A HEALTH campaigner from Suffolk has warned that job losses and cost-cutting is pushing NHS staff to breaking point.

Peter Mellor, from Felixstowe, told a conference of activists and campaigners that health workers in the county were coming under increasing pressure.

Thousands of protestors joined marches across the country on Saturday to oppose NHS cutbacks and Mr Mellor addressed more than 100 people in Cambridge as part of the Day of Action.

He told activists: “The practitioners are keeping the service running despite the management. They are fed up to the back teeth with the way they are having to work and the additional load on those remaining who are in fear of their jobs.

“The recent pay award was discussed at the meeting.
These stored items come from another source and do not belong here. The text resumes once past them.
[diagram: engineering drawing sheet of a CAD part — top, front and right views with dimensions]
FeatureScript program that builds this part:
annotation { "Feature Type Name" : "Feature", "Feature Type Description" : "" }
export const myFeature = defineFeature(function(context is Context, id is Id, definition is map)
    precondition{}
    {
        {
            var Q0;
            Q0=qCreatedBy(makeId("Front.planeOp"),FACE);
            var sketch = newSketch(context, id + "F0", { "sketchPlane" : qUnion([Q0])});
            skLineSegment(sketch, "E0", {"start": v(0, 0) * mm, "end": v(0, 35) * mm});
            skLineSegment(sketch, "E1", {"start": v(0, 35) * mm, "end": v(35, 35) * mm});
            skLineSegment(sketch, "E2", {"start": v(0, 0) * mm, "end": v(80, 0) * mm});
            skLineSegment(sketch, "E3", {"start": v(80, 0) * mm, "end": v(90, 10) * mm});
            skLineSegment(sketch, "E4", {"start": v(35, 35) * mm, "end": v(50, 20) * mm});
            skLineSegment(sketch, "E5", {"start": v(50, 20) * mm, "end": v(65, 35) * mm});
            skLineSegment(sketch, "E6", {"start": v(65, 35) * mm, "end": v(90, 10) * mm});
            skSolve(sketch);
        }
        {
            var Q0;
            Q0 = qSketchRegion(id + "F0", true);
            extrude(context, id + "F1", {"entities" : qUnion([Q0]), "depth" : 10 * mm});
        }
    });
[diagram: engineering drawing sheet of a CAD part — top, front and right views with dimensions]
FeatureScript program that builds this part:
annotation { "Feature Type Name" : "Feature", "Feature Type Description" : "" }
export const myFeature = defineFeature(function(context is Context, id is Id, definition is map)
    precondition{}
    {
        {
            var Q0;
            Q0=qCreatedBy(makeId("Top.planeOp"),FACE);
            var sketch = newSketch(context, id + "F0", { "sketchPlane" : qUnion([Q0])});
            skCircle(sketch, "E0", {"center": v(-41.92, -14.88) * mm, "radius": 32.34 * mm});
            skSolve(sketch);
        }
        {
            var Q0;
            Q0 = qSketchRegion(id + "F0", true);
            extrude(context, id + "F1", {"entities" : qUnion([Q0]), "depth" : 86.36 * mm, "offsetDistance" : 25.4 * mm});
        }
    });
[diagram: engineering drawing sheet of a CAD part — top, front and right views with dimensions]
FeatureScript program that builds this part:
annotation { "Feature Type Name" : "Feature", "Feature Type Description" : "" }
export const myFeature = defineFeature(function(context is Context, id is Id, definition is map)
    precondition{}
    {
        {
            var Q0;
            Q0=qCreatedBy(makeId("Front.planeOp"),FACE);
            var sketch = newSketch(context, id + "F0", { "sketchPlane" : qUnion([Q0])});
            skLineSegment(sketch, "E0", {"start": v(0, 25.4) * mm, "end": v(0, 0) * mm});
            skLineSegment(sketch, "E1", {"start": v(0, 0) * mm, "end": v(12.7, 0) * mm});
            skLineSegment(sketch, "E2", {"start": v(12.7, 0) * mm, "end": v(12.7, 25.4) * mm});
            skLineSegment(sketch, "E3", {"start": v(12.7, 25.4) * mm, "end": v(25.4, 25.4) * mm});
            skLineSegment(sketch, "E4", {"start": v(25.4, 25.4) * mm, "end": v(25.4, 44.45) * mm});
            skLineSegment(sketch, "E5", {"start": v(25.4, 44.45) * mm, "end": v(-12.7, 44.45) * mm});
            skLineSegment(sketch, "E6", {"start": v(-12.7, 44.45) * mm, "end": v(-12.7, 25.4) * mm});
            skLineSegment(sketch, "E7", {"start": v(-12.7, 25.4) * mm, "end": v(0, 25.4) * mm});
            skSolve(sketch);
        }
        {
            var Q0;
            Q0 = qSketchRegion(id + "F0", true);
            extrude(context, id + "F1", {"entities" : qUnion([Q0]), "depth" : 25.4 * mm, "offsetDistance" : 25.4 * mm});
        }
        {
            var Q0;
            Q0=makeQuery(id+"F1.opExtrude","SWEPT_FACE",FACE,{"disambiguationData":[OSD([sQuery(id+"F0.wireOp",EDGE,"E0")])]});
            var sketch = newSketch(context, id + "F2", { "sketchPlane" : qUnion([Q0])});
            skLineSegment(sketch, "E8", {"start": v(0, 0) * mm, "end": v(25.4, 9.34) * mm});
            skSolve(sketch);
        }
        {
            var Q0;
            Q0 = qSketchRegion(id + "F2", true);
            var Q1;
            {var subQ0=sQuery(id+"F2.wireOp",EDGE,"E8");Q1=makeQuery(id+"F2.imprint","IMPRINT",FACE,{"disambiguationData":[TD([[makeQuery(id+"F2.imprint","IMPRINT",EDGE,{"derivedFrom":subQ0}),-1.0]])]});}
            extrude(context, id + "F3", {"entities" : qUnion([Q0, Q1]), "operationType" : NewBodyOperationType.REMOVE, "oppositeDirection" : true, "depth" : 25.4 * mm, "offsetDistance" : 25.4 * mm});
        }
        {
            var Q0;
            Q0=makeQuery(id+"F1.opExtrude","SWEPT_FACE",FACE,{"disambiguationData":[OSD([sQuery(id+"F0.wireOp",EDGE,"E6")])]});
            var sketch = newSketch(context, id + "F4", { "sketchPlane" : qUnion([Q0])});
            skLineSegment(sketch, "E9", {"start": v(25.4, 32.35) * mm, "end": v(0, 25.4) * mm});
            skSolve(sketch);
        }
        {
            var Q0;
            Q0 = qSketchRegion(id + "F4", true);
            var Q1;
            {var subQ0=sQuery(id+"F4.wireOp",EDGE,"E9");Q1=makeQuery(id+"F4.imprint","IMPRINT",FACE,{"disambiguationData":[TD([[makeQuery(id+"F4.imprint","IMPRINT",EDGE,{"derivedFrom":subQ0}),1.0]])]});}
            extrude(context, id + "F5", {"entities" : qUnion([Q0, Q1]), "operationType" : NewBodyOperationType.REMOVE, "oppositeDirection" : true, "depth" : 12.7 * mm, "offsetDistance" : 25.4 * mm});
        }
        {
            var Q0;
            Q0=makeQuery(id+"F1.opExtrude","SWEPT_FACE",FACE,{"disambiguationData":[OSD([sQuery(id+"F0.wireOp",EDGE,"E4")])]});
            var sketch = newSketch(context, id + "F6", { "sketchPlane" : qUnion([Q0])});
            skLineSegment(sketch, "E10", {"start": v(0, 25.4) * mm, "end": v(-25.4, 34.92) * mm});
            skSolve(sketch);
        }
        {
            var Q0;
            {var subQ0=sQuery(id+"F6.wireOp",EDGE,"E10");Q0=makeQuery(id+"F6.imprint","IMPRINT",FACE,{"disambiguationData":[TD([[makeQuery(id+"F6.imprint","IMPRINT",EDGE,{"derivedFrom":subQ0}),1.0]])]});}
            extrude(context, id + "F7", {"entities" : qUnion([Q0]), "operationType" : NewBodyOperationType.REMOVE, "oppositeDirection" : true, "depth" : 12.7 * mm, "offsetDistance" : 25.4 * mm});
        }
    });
It clearly represents another major load on the camel's back and I think by and large the workers were saying they are just not valued and it is as if nobody is faintly interested in what they are doing.”

He warned that the struggling NHS would be in even more turmoil if loyal doctors and nurses were no longer able to cope.

Speaking yesterday, he added: “In Felixstowe we have gone down from 84 beds to 16 in the last three years.

“We know that they are going to close the Bartlet Hospital and sell it, and we are waiting to see if the work on the Felixstowe General Hospital will happen.

“We have been offered care in the community but my personal concern is that it will be inadequate, there will be an extra stealth tax for patients and it will be a more expensive system for the Primary Care Trust.”

The nationwide action involved nurses, doctors, hospital cleaners and other health workers and Dave Prentis, Unison's general secretary, said it was a “testament to the growing number of people worried about the future of our NHS”.

Health minister Rosie Winterton said “every union and stakeholder” had signed up to the principles of the NHS Plan, which set the course for reform over ten years.

She said: “Even despite financial challenges in a minority of organisations, the NHS has continued to deliver first-class patient care, including record low numbers of people waiting for treatment, the fastest ever treatment for cancer patients, over nine in 10 admissions to A&E treated within four hours and the lowest number of cancelled operations since 1999.”